**Written problem 1:** Go through the listing of aerial images and object coordinates, switch "List all objects visible in this image" to "Name every object shown in this image", and give its lines back with all else unchanged. Leave the pictures out.
++++++++++
The following sub-branches of Machine Intelligence (mainly symbolic Artificial Intelligence) that are being addressed for Semantic Web:
- Knowledge Acquisitions and Representations
- Agent Systems ( or MAS – Multi Agent Systems)
- Ontology
Although symbolic Artificial Intelligence is currently built and developed into Semantic Web data representation, there
is no doubt that software tool vendors in the future and also software developers will incorporate the Soft-Computing paradigm
into it. The benefits and advantages that Soft-Computing adds to symbolic Artificial Intelligence is that it makes software
applications (systems) adaptive. This means that Soft-Computing program (software) will deal and adapt to would be unforeseen
input that it was (were) not built into it. This is in contrast to the non-adaptive nature of the pure symbolic
Artificial Intelligence which it cannot deal or adapt to unforeseen input (stimuli).
There are a number of related Machine Intelligence JSRs (Java Specification Request) in the JCP (Java Community Process) with two are
currently in public review. These JSRs are listed below:
- Java Rule Engine API : JSR-94 (Public Review : 11th September , 2002)
- Java Agent Services API : JSR-87 (Public Review : 19th May , 2002)
- Java Data Mining API : JSR-73 (Community Draft Ballot : 24th June , 2002)
As can be seen from the above list, it is only a small domain in the area of Machine Intelligence that is being extended as JSRs
in the JCP. The list is expected to grow in the future as new related Machine Intelligence JSRs will be proposed to the JCP.
Different disciplines of Machine Intelligence which have existed for over fifty years were successfully applied in different areas of
software applications, and it is only now that they are being applied to the internet in such extension as the Semantic Web. New
branches of Machine Intelligence are being constantly developed .
Knowledge Acquisitions and Representations
Knowledge Acquisition is defined as the extraction of knowledge from different sources of information. Examples
are: the extraction of knowledge from a human expert on a specific domain (such as a doctor, lawyer, or financial advisor),
extracting trading rules from a stock exchange database or extracting linguistic rules from a linguistic database and so on.
Knowledge Representation is defined as the expression of knowledge in computer-tractable form, so that it can be used
to help software-agents perform well. Software Agents (also called Softbot as opposed to Robot which is a mechanical device)
are a software (programs) that perceive its environment through sensors and acts upon that environment through
effectors. A Knowledge Representation language is defined by two aspects:
- Language Syntax: This describes the possible configurations that can constitute sentences.
- Semantics: This determines the facts in the world to which the sentences refer. Without semantics, a sentence
is just an arrangement of words, or sequence of marks on a print page, that has no meaning. For example, the sentence
“David is going to town” has a meaning, semantic or a fact. Without semantic, the sentence can equivalently be
stated as “town to going is David” or “going to David is town” which has no meaning at all in English. Therefore,
with semantics, each sentence makes a claim about the world.
++++++++++
**Written problem 2:** Which Java APIs are listed as JSRs in the excerpt on Machine Intelligence and the Semantic Web?

**Records to use:**
++++++++++
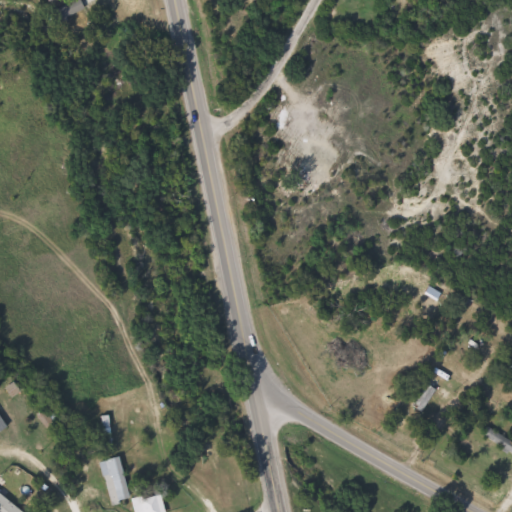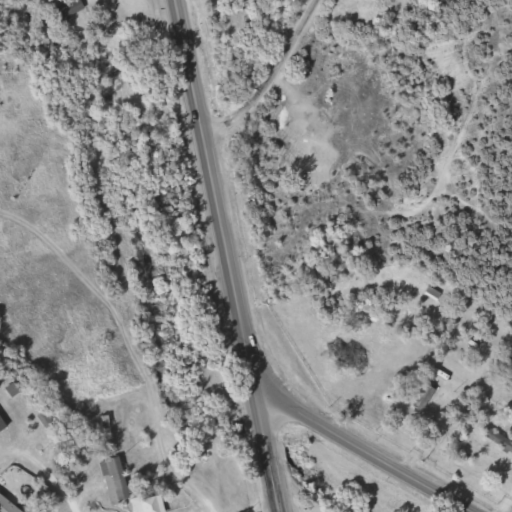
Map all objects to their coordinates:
building: (52, 0)
building: (53, 0)
building: (73, 10)
building: (73, 10)
road: (273, 80)
road: (214, 192)
building: (418, 398)
building: (419, 398)
building: (53, 416)
building: (53, 416)
building: (3, 423)
building: (3, 423)
road: (265, 449)
road: (361, 449)
road: (88, 469)
building: (118, 480)
building: (118, 480)
building: (151, 503)
building: (152, 503)
building: (8, 505)
building: (8, 505)
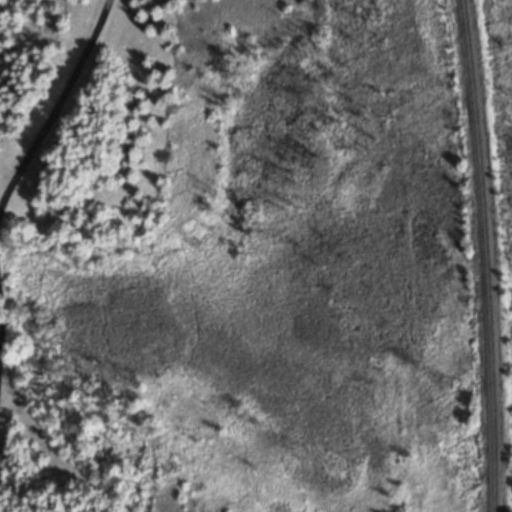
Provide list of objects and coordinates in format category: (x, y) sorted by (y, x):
railway: (486, 255)
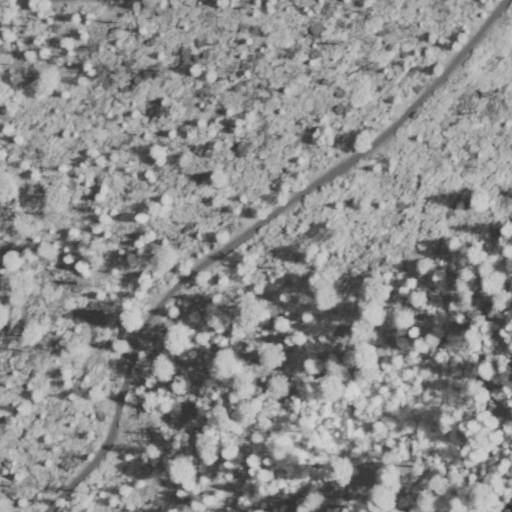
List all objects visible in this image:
road: (239, 234)
road: (494, 479)
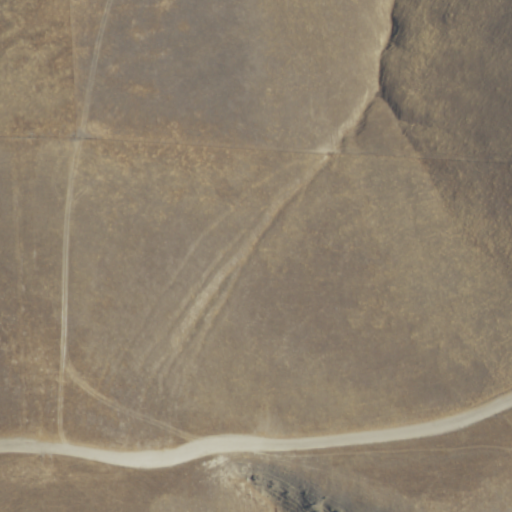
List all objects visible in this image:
road: (255, 440)
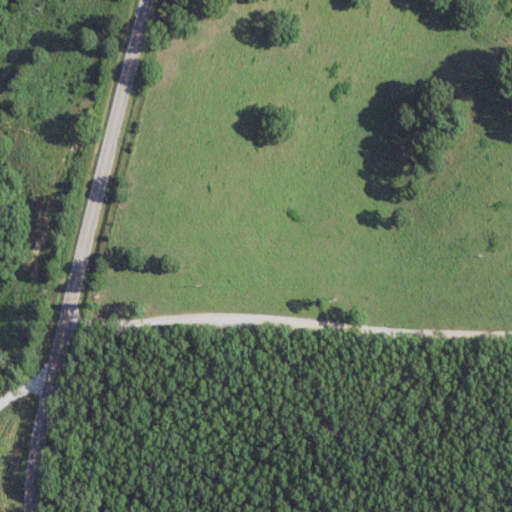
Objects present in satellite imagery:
road: (81, 254)
road: (287, 322)
road: (25, 385)
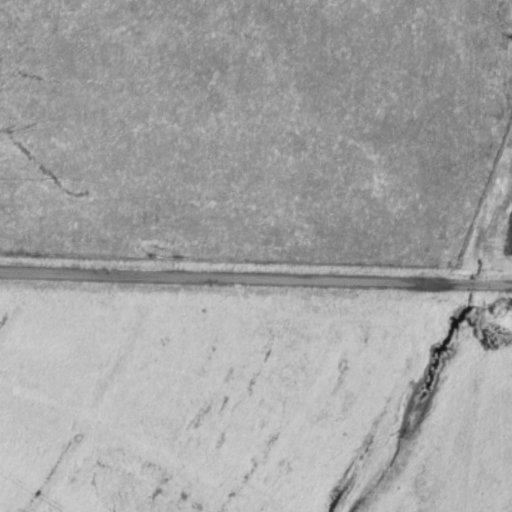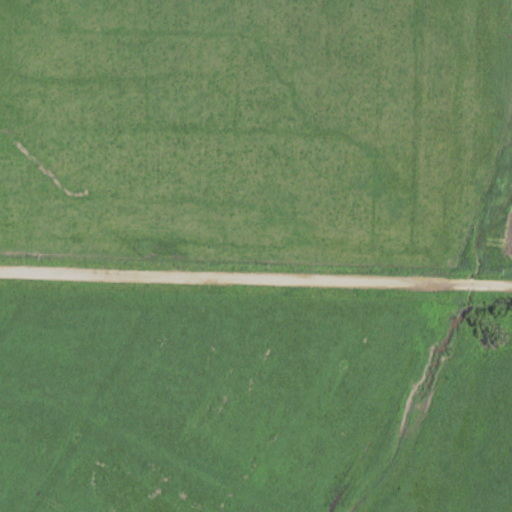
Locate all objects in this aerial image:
crop: (493, 226)
road: (255, 294)
crop: (252, 400)
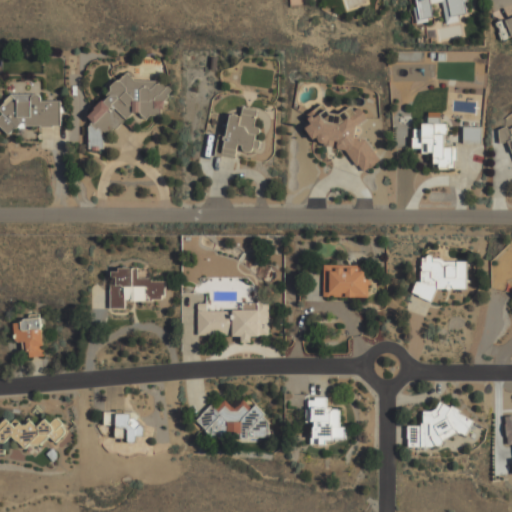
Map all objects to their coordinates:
building: (439, 10)
building: (509, 25)
building: (125, 106)
building: (28, 112)
building: (341, 133)
building: (238, 134)
building: (471, 134)
building: (506, 136)
building: (433, 141)
road: (256, 208)
building: (440, 276)
building: (345, 281)
building: (132, 288)
building: (234, 321)
building: (29, 335)
road: (255, 366)
building: (233, 420)
building: (322, 420)
building: (123, 425)
building: (437, 426)
building: (508, 429)
building: (30, 432)
road: (389, 438)
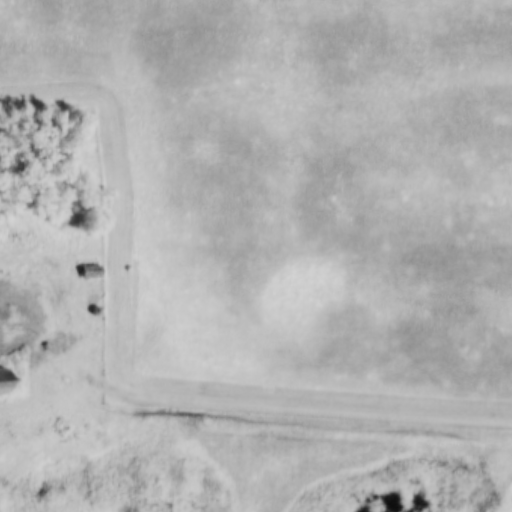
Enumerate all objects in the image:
building: (3, 379)
road: (252, 404)
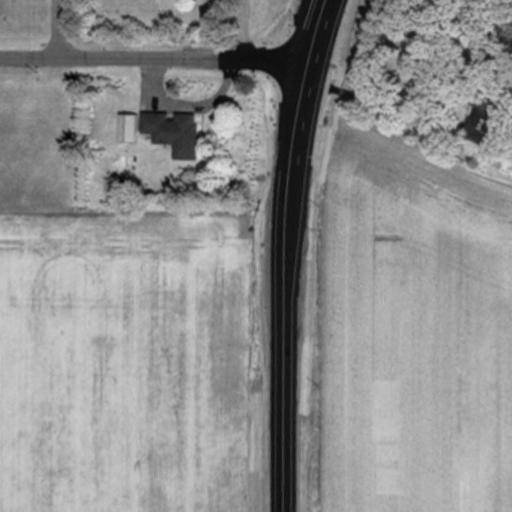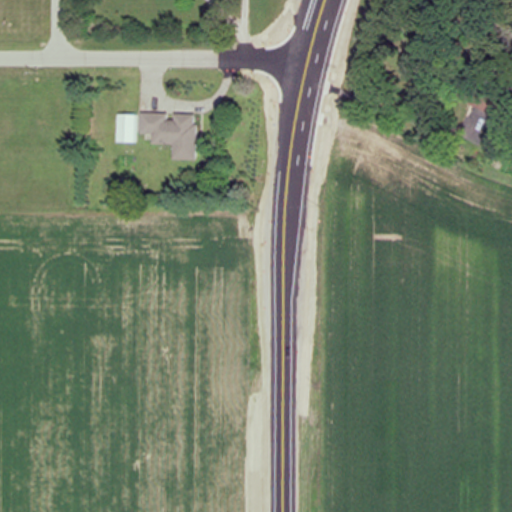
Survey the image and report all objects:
road: (248, 10)
road: (63, 28)
road: (152, 57)
building: (130, 128)
building: (176, 132)
road: (286, 253)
++++++++++
**Full answer 1:**
Map all objects to their coordinates:
building: (52, 0)
building: (53, 0)
building: (73, 10)
building: (73, 10)
road: (273, 80)
road: (214, 192)
building: (418, 398)
building: (419, 398)
building: (53, 416)
building: (53, 416)
building: (3, 423)
building: (3, 423)
road: (265, 449)
road: (361, 449)
road: (88, 469)
building: (118, 480)
building: (118, 480)
building: (151, 503)
building: (152, 503)
building: (8, 505)
building: (8, 505)
Provide list of objects and coordinates in format category: (x, y) sorted by (y, x):
railway: (486, 255)
Name every object shown in this image:
road: (239, 234)
road: (494, 479)
Name every object shown in this image:
road: (255, 440)
Objects present in satellite imagery:
road: (81, 254)
road: (287, 322)
road: (25, 385)
Locate all objects in this aerial image:
crop: (493, 226)
road: (255, 294)
crop: (252, 400)
Map all objects to their coordinates:
building: (439, 10)
building: (509, 25)
building: (125, 106)
building: (28, 112)
building: (341, 133)
building: (238, 134)
building: (471, 134)
building: (506, 136)
building: (433, 141)
road: (256, 208)
building: (440, 276)
building: (345, 281)
building: (132, 288)
building: (234, 321)
building: (29, 335)
road: (255, 366)
building: (233, 420)
building: (322, 420)
building: (123, 425)
building: (437, 426)
building: (508, 429)
building: (30, 432)
road: (389, 438)
Enumerate all objects in the image:
building: (3, 379)
road: (252, 404)
Survey the image and report all objects:
road: (248, 10)
road: (63, 28)
road: (152, 57)
building: (130, 128)
building: (176, 132)
road: (286, 253)

**Full answer 2:**
- Java Rule Engine API (JSR-94)
- Java Agent Services API (JSR-87)
- Java Data Mining API (JSR-73)